Two important limitations remain to be addressed. First, our sample size was relatively small, which may have limited our ability to detect small associations were they truly present. Second, it is possible that the statistically significant association we observed between processed meat intake and telomere length was a result of chance. We chose not to modify our criteria for statistical significance to account for multiple hypotheses testing, although we did study several food groups and 2 dietary patterns. We felt that an exploratory approach was justified, given the limited amount of research in this area and that we identified the food groups and dietary patterns of interest a priori. Furthermore, in the sample free of diabetes, the fully adjusted association between processed meat consumption and telomere length would remain significant (P = 0.002) even if we applied the conservative Bonferroni's correction (0.004 = 0.05/13 tests for 13 foods groups), and the association would be marginally significant in the larger group including participants with prevalent diabetes (P = 0.006).

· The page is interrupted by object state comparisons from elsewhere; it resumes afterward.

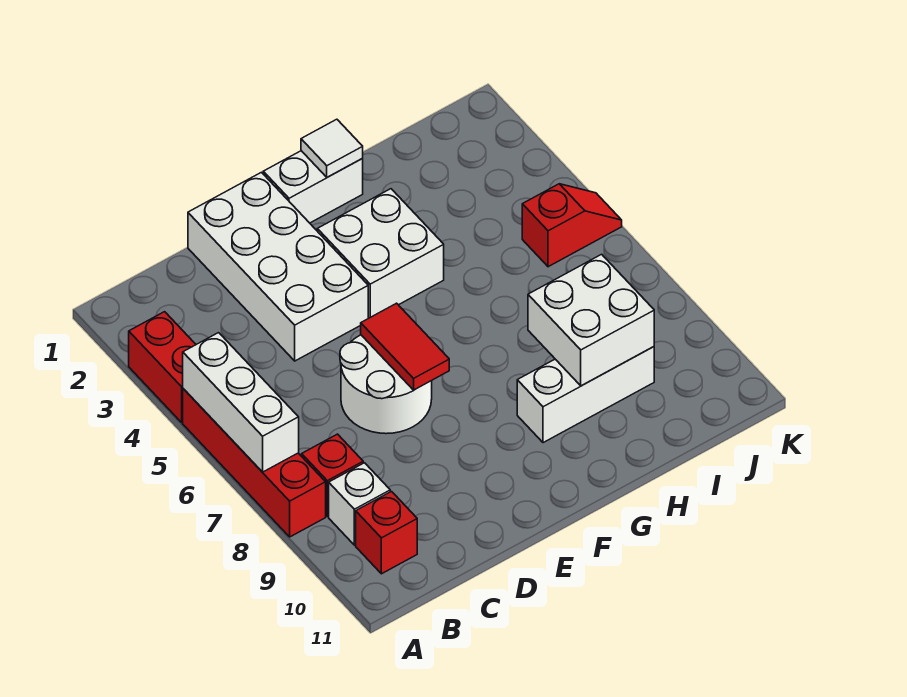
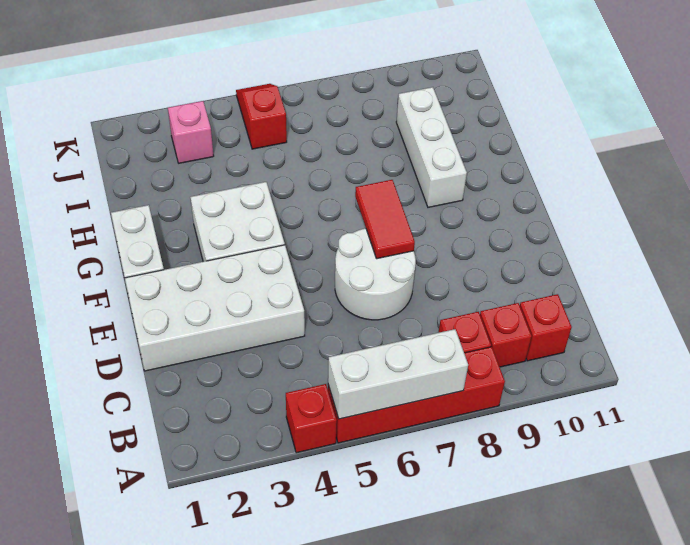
red 1x2 brick [129,312,196,422] -> red 1x1 brick [286,384,337,453]
white 1x1 brick [329,463,390,545] -> red 1x1 brick [480,303,532,367]
red 1x2 tile [361,303,449,390] -> red 1x2 tile turned to [355,180,415,259]
white 1x1 tile [301,119,363,177] -> none
white 2x2 brick [528,254,654,386] -> none
none -> pink 1x1 brick [168,101,214,163]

In conclusion, in this cross-sectional study of 840 white, African American, and Hispanic adults we found little evidence of expected associations between telomere length and dietary intake of specific food groups and dietary patterns. However, we did observe a significant association between high intake of processed meat and shorter telomeres, deserving of further investigation in larger longitudinal studies with baseline and repeat measures of telomere length.